What you are asked to do
The answer is the exact text of every line from the one that contains "Struktur dan Kebahasaan" to the final line of the entries below, with pictures left out.

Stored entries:
# # # # #
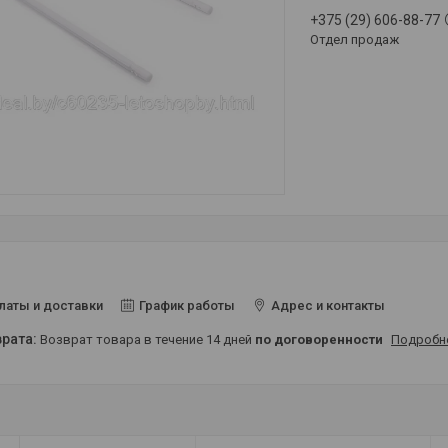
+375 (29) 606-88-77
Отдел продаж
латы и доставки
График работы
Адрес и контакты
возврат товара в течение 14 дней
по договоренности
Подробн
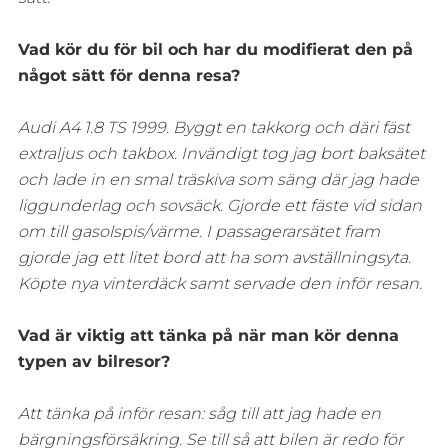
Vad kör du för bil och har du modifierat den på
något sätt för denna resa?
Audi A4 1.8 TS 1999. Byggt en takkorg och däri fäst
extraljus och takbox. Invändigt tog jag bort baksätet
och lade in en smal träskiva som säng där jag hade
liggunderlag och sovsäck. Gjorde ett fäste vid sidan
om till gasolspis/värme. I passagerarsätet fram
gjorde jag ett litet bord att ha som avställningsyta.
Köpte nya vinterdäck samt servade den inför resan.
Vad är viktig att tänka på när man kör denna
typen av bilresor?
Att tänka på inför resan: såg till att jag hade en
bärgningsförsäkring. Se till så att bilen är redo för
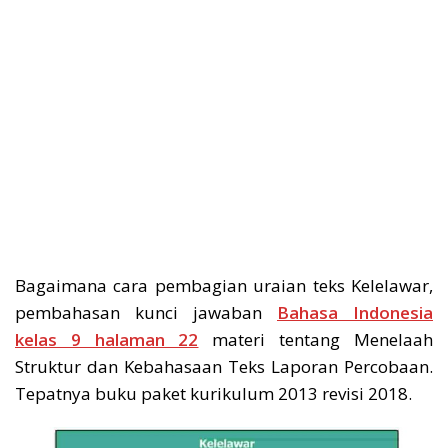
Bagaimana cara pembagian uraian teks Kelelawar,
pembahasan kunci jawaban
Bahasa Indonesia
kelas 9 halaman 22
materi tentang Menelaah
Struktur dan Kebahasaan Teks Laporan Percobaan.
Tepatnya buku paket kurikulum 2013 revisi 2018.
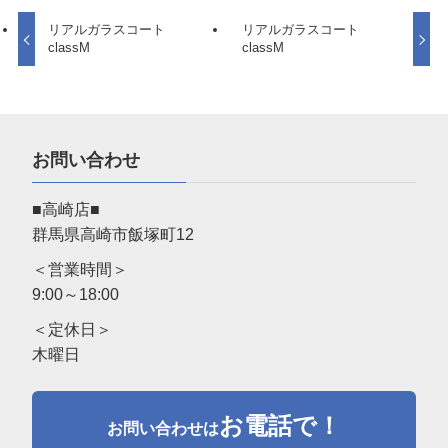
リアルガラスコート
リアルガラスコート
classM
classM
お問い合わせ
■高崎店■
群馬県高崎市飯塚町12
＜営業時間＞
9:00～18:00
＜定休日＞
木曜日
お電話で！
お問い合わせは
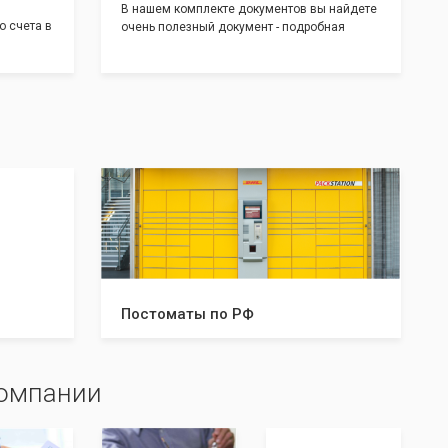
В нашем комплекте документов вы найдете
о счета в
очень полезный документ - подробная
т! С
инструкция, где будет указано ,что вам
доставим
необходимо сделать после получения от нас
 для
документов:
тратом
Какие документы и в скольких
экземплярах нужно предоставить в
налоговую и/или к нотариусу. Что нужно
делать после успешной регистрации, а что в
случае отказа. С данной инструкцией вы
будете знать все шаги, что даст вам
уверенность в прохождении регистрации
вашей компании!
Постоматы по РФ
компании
# # # # #
Solution for this problem
Struktur dan Kebahasaan Teks Laporan Percobaan.
Tepatnya buku paket kurikulum 2013 revisi 2018.
リアルガラスコート
リアルガラスコート
classM
classM
お問い合わせ
■高崎店■
群馬県高崎市飯塚町12
＜営業時間＞
9:00～18:00
＜定休日＞
木曜日
お電話で！
お問い合わせは
В нашем комплекте документов вы найдете
о счета в
очень полезный документ - подробная
т! С
инструкция, где будет указано ,что вам
доставим
необходимо сделать после получения от нас
 для
документов:
тратом
Какие документы и в скольких
экземплярах нужно предоставить в
налоговую и/или к нотариусу. Что нужно
делать после успешной регистрации, а что в
случае отказа. С данной инструкцией вы
будете знать все шаги, что даст вам
уверенность в прохождении регистрации
вашей компании!
Постоматы по РФ
компании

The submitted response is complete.